Simona Ercolani, director and producer of the series, has said the making of it ‘became urgent because every day we had a bulletin of deaths. We spoke with Netfiix, which also felt the urgency of collecting the stories of people, who at that moment were more fragile. They liked this idea of a dialogue between generations — filmmakers under 30 and contributors over 70.’

It’s clear this expedition hasn’t come cheap. It looks absolutely beautiful, in a way that occasionally seems a little slick, like an expensive car advert, though the power of the stories featured makes that comparison seem unfair.

For example we’re introduced to Estela Barnes de Carlotto, a 90-year- old woman from Argentina who spent decades looking for her grandson after her daughter was killed during the unrest of the 1970s in that country. And then recently, Vito Forino, 72, went for a sail from his home in Lampedusa, Italy, in 2013 and ended up rescuing 47 people from a sinking refugee ship. They are humble, but they are remarkable, and even a cynic couldn’t fail to be moved by the goodness they show.

This is particularly clear in the section with Martin Scorsese, who at 79 is wincingly self critical telling his youngest daughter that ‘I would have liked to help raise my other daughters,’ acknowledging that his film career often took precedence over his family life.

He is also shown being incredibly tender to his current wife, Helen Morris who has Parkinson’s disease.

The Pope, whose interjections, pepper the show, remarks that when he met him, he was deeply struck that he ‘has no defences between himself and his wife’s disease’.

The Pope’s contributions make you think he must have been a wonderful parish priest.

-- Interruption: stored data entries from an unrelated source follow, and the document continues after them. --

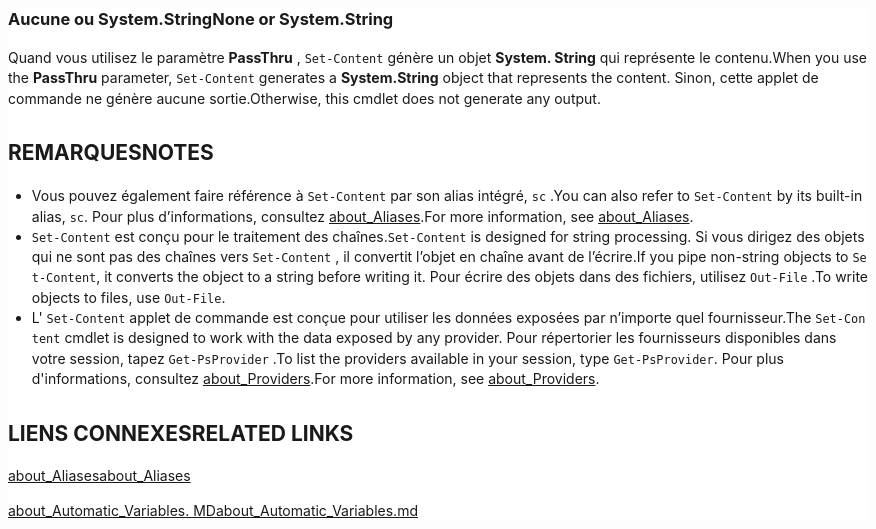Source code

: ### <span data-ttu-id="0da1e-231">Aucune ou System.String</span><span class="sxs-lookup"><span data-stu-id="0da1e-231">None or System.String</span></span>

<span data-ttu-id="0da1e-232">Quand vous utilisez le paramètre **PassThru** , `Set-Content` génère un objet **System. String** qui représente le contenu.</span><span class="sxs-lookup"><span data-stu-id="0da1e-232">When you use the **PassThru** parameter, `Set-Content` generates a **System.String** object that represents the content.</span></span> <span data-ttu-id="0da1e-233">Sinon, cette applet de commande ne génère aucune sortie.</span><span class="sxs-lookup"><span data-stu-id="0da1e-233">Otherwise, this cmdlet does not generate any output.</span></span>

## <span data-ttu-id="0da1e-234">REMARQUES</span><span class="sxs-lookup"><span data-stu-id="0da1e-234">NOTES</span></span>

- <span data-ttu-id="0da1e-235">Vous pouvez également faire référence à `Set-Content` par son alias intégré, `sc` .</span><span class="sxs-lookup"><span data-stu-id="0da1e-235">You can also refer to `Set-Content` by its built-in alias, `sc`.</span></span>
  <span data-ttu-id="0da1e-236">Pour plus d’informations, consultez [about_Aliases](../Microsoft.PowerShell.Core/About/about_Aliases.md).</span><span class="sxs-lookup"><span data-stu-id="0da1e-236">For more information, see [about_Aliases](../Microsoft.PowerShell.Core/About/about_Aliases.md).</span></span>
- <span data-ttu-id="0da1e-237">`Set-Content` est conçu pour le traitement des chaînes.</span><span class="sxs-lookup"><span data-stu-id="0da1e-237">`Set-Content` is designed for string processing.</span></span> <span data-ttu-id="0da1e-238">Si vous dirigez des objets qui ne sont pas des chaînes vers `Set-Content` , il convertit l’objet en chaîne avant de l’écrire.</span><span class="sxs-lookup"><span data-stu-id="0da1e-238">If you pipe non-string objects to `Set-Content`, it converts the object to a string before writing it.</span></span> <span data-ttu-id="0da1e-239">Pour écrire des objets dans des fichiers, utilisez `Out-File` .</span><span class="sxs-lookup"><span data-stu-id="0da1e-239">To write objects to files, use `Out-File`.</span></span>
- <span data-ttu-id="0da1e-240">L' `Set-Content` applet de commande est conçue pour utiliser les données exposées par n’importe quel fournisseur.</span><span class="sxs-lookup"><span data-stu-id="0da1e-240">The `Set-Content` cmdlet is designed to work with the data exposed by any provider.</span></span> <span data-ttu-id="0da1e-241">Pour répertorier les fournisseurs disponibles dans votre session, tapez `Get-PsProvider` .</span><span class="sxs-lookup"><span data-stu-id="0da1e-241">To list the providers available in your session, type `Get-PsProvider`.</span></span> <span data-ttu-id="0da1e-242">Pour plus d'informations, consultez [about_Providers](../Microsoft.PowerShell.Core/About/about_Providers.md).</span><span class="sxs-lookup"><span data-stu-id="0da1e-242">For more information, see [about_Providers](../Microsoft.PowerShell.Core/About/about_Providers.md).</span></span>

## <span data-ttu-id="0da1e-243">LIENS CONNEXES</span><span class="sxs-lookup"><span data-stu-id="0da1e-243">RELATED LINKS</span></span>

[<span data-ttu-id="0da1e-244">about_Aliases</span><span class="sxs-lookup"><span data-stu-id="0da1e-244">about_Aliases</span></span>](../Microsoft.PowerShell.Core/About/about_Aliases.md)

[<span data-ttu-id="0da1e-245">about_Automatic_Variables. MD</span><span class="sxs-lookup"><span data-stu-id="0da1e-245">about_Automatic_Variables.md</span></span>](../Microsoft.PowerShell.Core/About/about_Automatic_Variables.md)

He chuckles through his interview, caring deeply but lightly and throwing little pieces of wisdom that I turned over for days afterwards.

The show itself wears its Catholicism very lightly. It’s clearly aimed at an audience beyond Catholics, and is missionary in that sense.

I was surprised at how moving I found it. There are stories here that deserve to be told as widely as possible. The wisdom of a generation does point towards a deeply moral and hopeful universe.

For all that I’m not sure if it will really bridge that generational gap the pope talks about. Released on Christmas Day, it hasn’t made much of a splash and whether or not glossy hour long documentary is going to entice many young non-Catholics I doubt. Yet, on its own terms, it succeeds, and watching it will likely be a moving and hopeful experience.